An effective federal surprise billing reform must also establish a default payment rate, or a minimum amount that the insurer must pay and the provider must accept if they cannot negotiate otherwise. Without a default rate in place, surprise billing claims, even if prohibited from being charged to the patient, will go to arbitration, a process that providers prefer because it can result in higher payments by insurers and can take weeks to resolve. Previous California state legislation established a default payment rate at the greater of the average contracted rate—the discount to which insurers and in-network providers have agreed—or 125 percent of what Medicare pays, while Maryland requires between 125 percent and 140 percent of the average contracted rate.
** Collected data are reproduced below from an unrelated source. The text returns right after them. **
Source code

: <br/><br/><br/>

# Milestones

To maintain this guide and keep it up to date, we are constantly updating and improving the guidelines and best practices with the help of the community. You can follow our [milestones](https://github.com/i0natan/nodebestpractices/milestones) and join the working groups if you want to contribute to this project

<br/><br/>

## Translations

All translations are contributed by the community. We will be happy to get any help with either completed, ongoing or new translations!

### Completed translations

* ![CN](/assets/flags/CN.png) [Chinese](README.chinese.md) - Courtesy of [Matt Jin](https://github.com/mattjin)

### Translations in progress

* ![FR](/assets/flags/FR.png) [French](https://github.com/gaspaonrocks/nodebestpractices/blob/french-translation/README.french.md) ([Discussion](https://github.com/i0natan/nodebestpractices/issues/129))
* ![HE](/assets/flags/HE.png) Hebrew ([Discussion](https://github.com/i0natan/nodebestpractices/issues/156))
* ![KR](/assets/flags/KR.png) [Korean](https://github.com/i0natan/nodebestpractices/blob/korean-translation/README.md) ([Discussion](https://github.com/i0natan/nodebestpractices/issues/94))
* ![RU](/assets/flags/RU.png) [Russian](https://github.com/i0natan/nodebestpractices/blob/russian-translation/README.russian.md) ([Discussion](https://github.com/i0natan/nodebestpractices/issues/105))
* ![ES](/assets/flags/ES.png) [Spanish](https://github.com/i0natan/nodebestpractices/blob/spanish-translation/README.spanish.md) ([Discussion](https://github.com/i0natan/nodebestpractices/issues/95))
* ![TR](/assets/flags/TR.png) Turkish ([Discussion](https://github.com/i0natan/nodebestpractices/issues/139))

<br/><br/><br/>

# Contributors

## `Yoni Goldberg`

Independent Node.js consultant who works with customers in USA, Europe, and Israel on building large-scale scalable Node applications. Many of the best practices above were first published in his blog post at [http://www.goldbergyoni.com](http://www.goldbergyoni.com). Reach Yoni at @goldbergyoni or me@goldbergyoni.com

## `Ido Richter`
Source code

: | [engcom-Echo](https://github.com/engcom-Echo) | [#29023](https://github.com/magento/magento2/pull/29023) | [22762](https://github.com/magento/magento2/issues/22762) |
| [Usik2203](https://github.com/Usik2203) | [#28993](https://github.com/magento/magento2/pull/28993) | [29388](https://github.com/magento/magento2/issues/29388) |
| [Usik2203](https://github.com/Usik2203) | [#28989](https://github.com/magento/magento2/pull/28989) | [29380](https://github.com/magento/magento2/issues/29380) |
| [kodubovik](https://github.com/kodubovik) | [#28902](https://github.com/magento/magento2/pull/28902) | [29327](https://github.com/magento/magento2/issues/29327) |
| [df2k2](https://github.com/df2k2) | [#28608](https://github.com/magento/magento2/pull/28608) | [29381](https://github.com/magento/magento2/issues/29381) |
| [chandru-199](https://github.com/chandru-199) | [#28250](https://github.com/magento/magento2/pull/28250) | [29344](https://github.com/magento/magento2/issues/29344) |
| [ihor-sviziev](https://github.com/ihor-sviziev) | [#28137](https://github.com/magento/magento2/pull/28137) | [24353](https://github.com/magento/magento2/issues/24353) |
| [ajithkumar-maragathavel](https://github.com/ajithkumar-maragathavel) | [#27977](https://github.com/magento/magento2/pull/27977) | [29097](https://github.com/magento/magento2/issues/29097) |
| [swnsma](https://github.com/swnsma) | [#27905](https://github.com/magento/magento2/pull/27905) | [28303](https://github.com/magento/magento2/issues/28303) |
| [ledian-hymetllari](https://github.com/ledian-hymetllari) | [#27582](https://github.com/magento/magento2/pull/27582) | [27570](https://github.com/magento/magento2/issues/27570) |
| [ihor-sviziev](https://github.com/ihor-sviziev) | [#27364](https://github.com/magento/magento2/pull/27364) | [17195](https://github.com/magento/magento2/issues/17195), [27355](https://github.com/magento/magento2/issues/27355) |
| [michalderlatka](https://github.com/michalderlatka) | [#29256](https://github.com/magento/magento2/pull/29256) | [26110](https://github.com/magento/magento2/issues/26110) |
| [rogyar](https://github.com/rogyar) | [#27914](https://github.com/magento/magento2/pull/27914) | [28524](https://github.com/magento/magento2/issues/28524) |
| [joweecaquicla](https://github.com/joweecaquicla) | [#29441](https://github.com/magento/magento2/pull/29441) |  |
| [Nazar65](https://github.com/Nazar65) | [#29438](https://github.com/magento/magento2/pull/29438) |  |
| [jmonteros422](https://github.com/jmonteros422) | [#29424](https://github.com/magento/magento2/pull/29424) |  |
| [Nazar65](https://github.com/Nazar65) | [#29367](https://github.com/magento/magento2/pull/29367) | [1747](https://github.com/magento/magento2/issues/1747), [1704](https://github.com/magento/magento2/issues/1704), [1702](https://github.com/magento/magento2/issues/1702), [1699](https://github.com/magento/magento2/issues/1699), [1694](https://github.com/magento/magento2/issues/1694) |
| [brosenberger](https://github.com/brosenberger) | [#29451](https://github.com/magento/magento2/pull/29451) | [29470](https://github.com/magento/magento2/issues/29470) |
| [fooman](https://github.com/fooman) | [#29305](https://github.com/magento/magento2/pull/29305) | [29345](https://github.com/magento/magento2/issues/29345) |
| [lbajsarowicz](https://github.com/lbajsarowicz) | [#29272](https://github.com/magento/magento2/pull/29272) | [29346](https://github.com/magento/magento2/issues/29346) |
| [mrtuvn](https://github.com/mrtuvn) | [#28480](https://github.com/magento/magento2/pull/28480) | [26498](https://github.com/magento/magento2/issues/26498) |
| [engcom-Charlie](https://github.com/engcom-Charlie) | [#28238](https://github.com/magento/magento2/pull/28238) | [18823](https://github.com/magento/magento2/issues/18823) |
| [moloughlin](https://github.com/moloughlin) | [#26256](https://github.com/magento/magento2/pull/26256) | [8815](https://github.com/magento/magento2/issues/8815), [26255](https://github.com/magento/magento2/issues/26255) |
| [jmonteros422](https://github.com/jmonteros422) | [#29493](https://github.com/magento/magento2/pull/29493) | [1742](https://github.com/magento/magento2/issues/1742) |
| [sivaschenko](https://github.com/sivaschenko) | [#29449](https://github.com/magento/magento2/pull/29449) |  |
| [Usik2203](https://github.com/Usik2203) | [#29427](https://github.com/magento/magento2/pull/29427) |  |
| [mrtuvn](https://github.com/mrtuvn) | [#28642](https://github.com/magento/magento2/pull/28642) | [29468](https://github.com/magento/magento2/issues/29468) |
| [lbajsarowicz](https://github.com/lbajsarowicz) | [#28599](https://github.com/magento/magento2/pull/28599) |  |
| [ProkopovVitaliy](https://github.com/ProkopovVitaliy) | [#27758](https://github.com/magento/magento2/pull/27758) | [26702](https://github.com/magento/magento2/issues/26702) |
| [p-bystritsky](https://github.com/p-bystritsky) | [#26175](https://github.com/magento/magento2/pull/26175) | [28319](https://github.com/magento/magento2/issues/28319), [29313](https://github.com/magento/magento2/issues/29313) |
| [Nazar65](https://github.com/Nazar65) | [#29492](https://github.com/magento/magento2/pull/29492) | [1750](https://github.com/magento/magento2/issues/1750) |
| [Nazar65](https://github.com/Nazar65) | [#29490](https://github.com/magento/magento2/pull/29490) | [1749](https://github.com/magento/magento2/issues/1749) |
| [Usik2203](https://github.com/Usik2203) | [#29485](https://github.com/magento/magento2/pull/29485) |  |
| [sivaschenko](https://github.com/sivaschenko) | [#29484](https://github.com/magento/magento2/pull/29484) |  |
By establishing a default payment rate tied to Medicare, patients are protected from unexpected out-of-pocket costs; insurers avoid inflated health care costs that increase insurance premiums; and providers are unable to game the system by negotiating higher contracted rates to increase their surprise billing rate.
As federal policymakers weigh various proposals to protect patients from surprise billing, it is imperative that they focus on the methods that will have the greatest effect on the largest number of Americans. Existing law necessitates federal action on this issue, as most states have not enacted any protections from surprise billing, and nearly half of Americans receive insurance through plans that are not subject to state regulation. Ensuring that this legislation applies to both emergency and nonemergency services, operates at the facility level, and protects patients is essential to any comprehensive reform. Congress should approach this issue with the careful consideration it deserves and work to enact meaningful protections for patients.
Thomas Waldrop is a policy analyst for Health Policy at the Center for American Progress.